■ Problem requirements ■
Transcribe the data as written, minus images.

■ Data for review ■
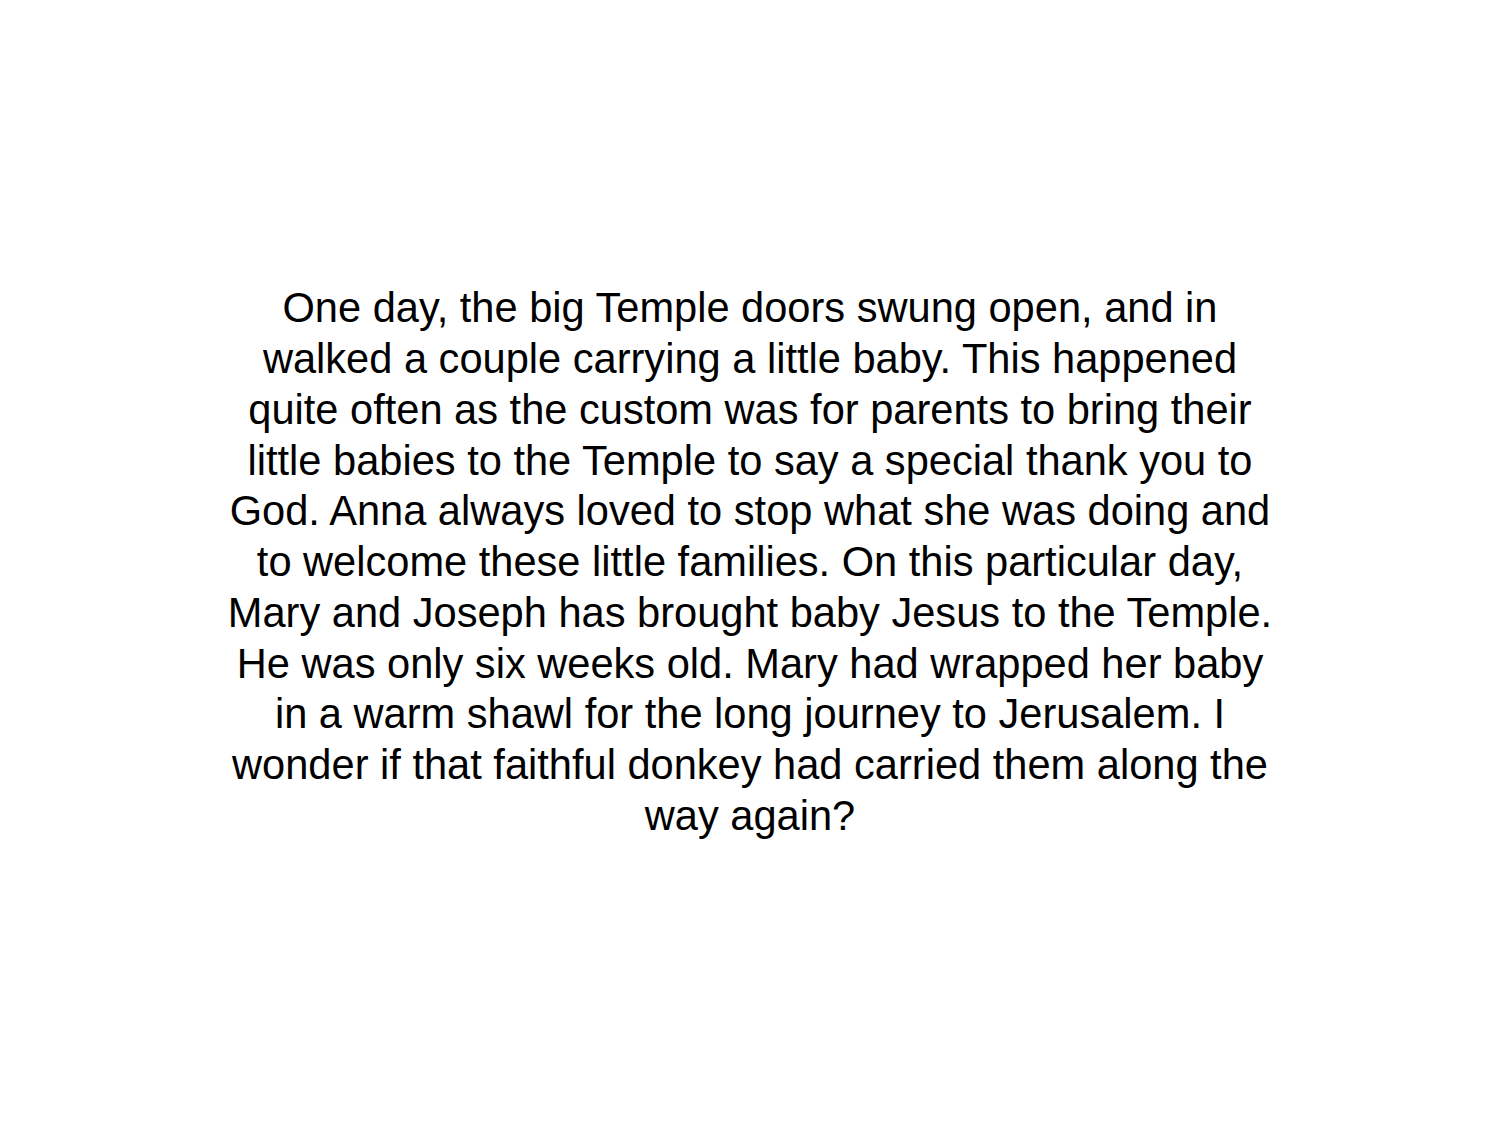One day, the big Temple doors swung open, and in walked a couple carrying a little baby. This happened quite often as the custom was for parents to bring their little babies to the Temple to say a special thank you to God. Anna always loved to stop what she was doing and to welcome these little families. On this particular day, Mary and Joseph has brought baby Jesus to the Temple. He was only six weeks old. Mary had wrapped her baby in a warm shawl for the long journey to Jerusalem. I wonder if that faithful donkey had carried them along the way again?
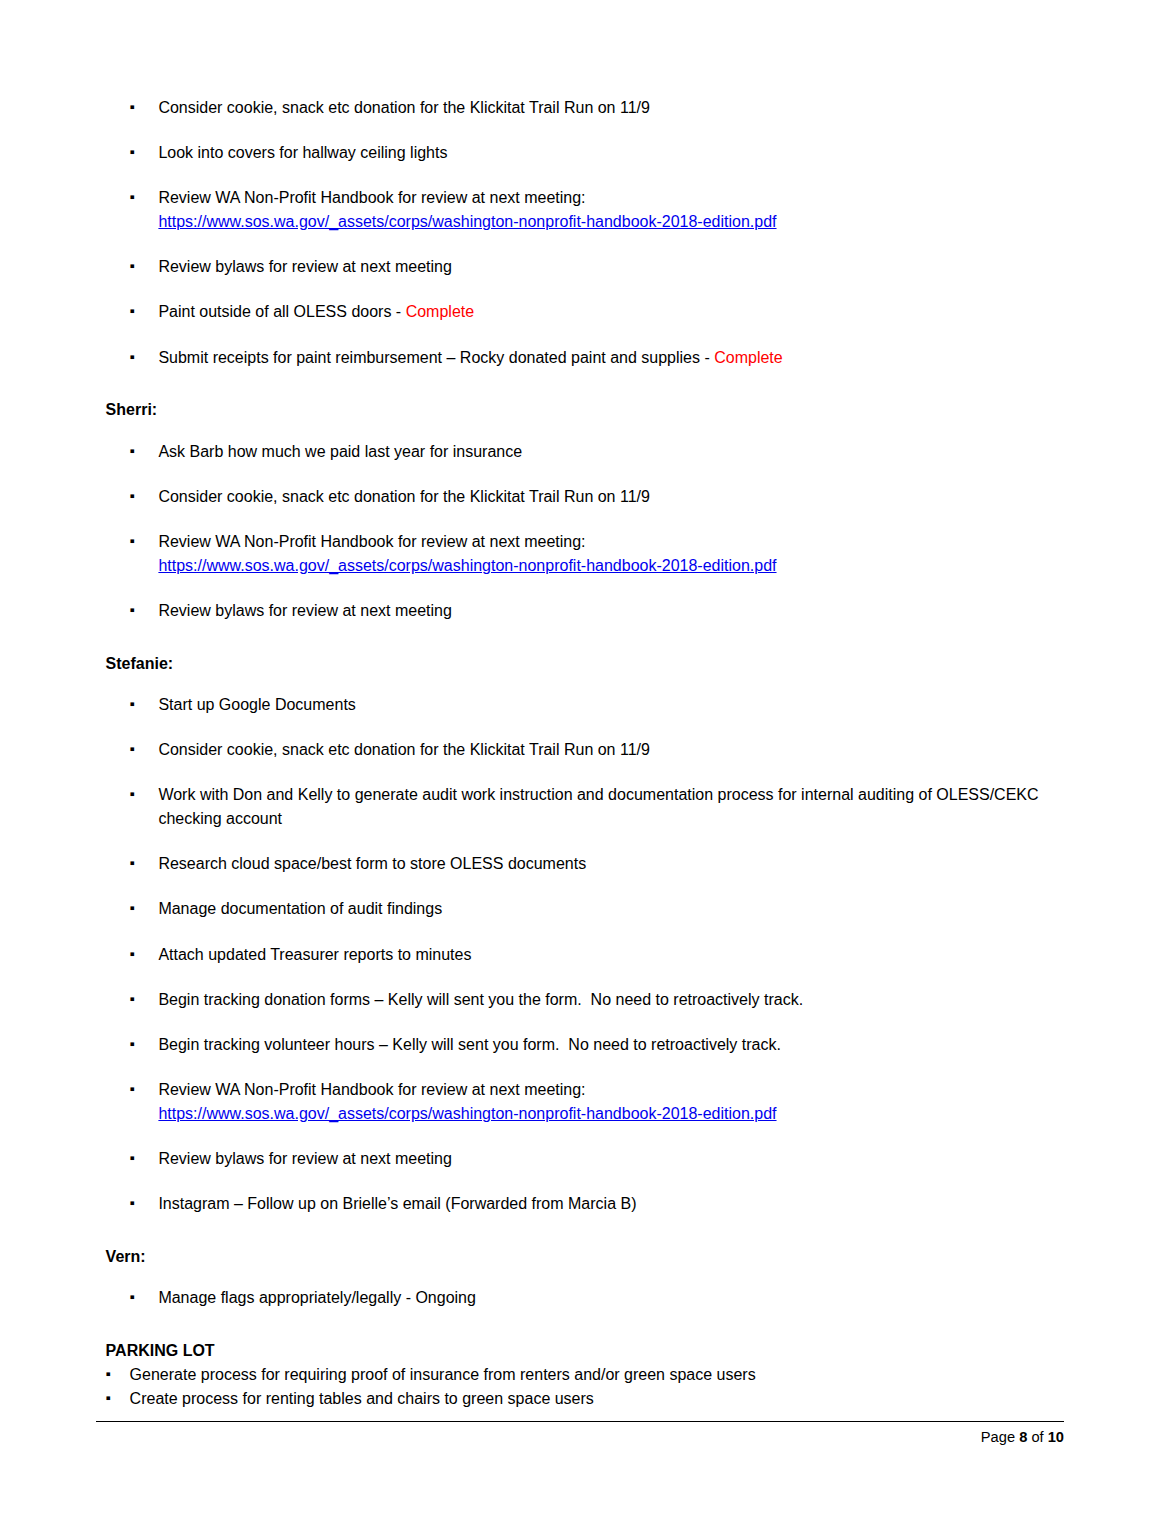Consider cookie, snack etc donation for the Klickitat Trail Run on 11/9
Look into covers for hallway ceiling lights
Review WA Non-Profit Handbook for review at next meeting:
https://www.sos.wa.gov/_assets/corps/washington-nonprofit-handbook-2018-edition.pdf
Review bylaws for review at next meeting
Paint outside of all OLESS doors - Complete
Submit receipts for paint reimbursement – Rocky donated paint and supplies - Complete
Sherri:
Ask Barb how much we paid last year for insurance
Consider cookie, snack etc donation for the Klickitat Trail Run on 11/9
Review WA Non-Profit Handbook for review at next meeting:
https://www.sos.wa.gov/_assets/corps/washington-nonprofit-handbook-2018-edition.pdf
Review bylaws for review at next meeting
Stefanie:
Start up Google Documents
Consider cookie, snack etc donation for the Klickitat Trail Run on 11/9
Work with Don and Kelly to generate audit work instruction and documentation process for internal auditing of OLESS/CEKC checking account
Research cloud space/best form to store OLESS documents
Manage documentation of audit findings
Attach updated Treasurer reports to minutes
Begin tracking donation forms – Kelly will sent you the form. No need to retroactively track.
Begin tracking volunteer hours – Kelly will sent you form. No need to retroactively track.
Review WA Non-Profit Handbook for review at next meeting:
https://www.sos.wa.gov/_assets/corps/washington-nonprofit-handbook-2018-edition.pdf
Review bylaws for review at next meeting
Instagram – Follow up on Brielle’s email (Forwarded from Marcia B)
Vern:
Manage flags appropriately/legally - Ongoing
PARKING LOT
Generate process for requiring proof of insurance from renters and/or green space users
Create process for renting tables and chairs to green space users
Page 8 of 10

■ The answer ■
One day, the big Temple doors swung open, and in walked a couple carrying a little baby. This happened quite often as the custom was for parents to bring their little babies to the Temple to say a special thank you to God. Anna always loved to stop what she was doing and to welcome these little families. On this particular day, Mary and Joseph has brought baby Jesus to the Temple. He was only six weeks old. Mary had wrapped her baby in a warm shawl for the long journey to Jerusalem. I wonder if that faithful donkey had carried them along the way again?
Consider cookie, snack etc donation for the Klickitat Trail Run on 11/9
Look into covers for hallway ceiling lights
Review WA Non-Profit Handbook for review at next meeting:
https://www.sos.wa.gov/_assets/corps/washington-nonprofit-handbook-2018-edition.pdf
Review bylaws for review at next meeting
Paint outside of all OLESS doors - Complete
Submit receipts for paint reimbursement – Rocky donated paint and supplies - Complete
Sherri:
Ask Barb how much we paid last year for insurance
Consider cookie, snack etc donation for the Klickitat Trail Run on 11/9
Review WA Non-Profit Handbook for review at next meeting:
https://www.sos.wa.gov/_assets/corps/washington-nonprofit-handbook-2018-edition.pdf
Review bylaws for review at next meeting
Stefanie:
Start up Google Documents
Consider cookie, snack etc donation for the Klickitat Trail Run on 11/9
Work with Don and Kelly to generate audit work instruction and documentation process for internal auditing of OLESS/CEKC checking account
Research cloud space/best form to store OLESS documents
Manage documentation of audit findings
Attach updated Treasurer reports to minutes
Begin tracking donation forms – Kelly will sent you the form. No need to retroactively track.
Begin tracking volunteer hours – Kelly will sent you form. No need to retroactively track.
Review WA Non-Profit Handbook for review at next meeting:
https://www.sos.wa.gov/_assets/corps/washington-nonprofit-handbook-2018-edition.pdf
Review bylaws for review at next meeting
Instagram – Follow up on Brielle’s email (Forwarded from Marcia B)
Vern:
Manage flags appropriately/legally - Ongoing
PARKING LOT
Generate process for requiring proof of insurance from renters and/or green space users
Create process for renting tables and chairs to green space users
Page 8 of 10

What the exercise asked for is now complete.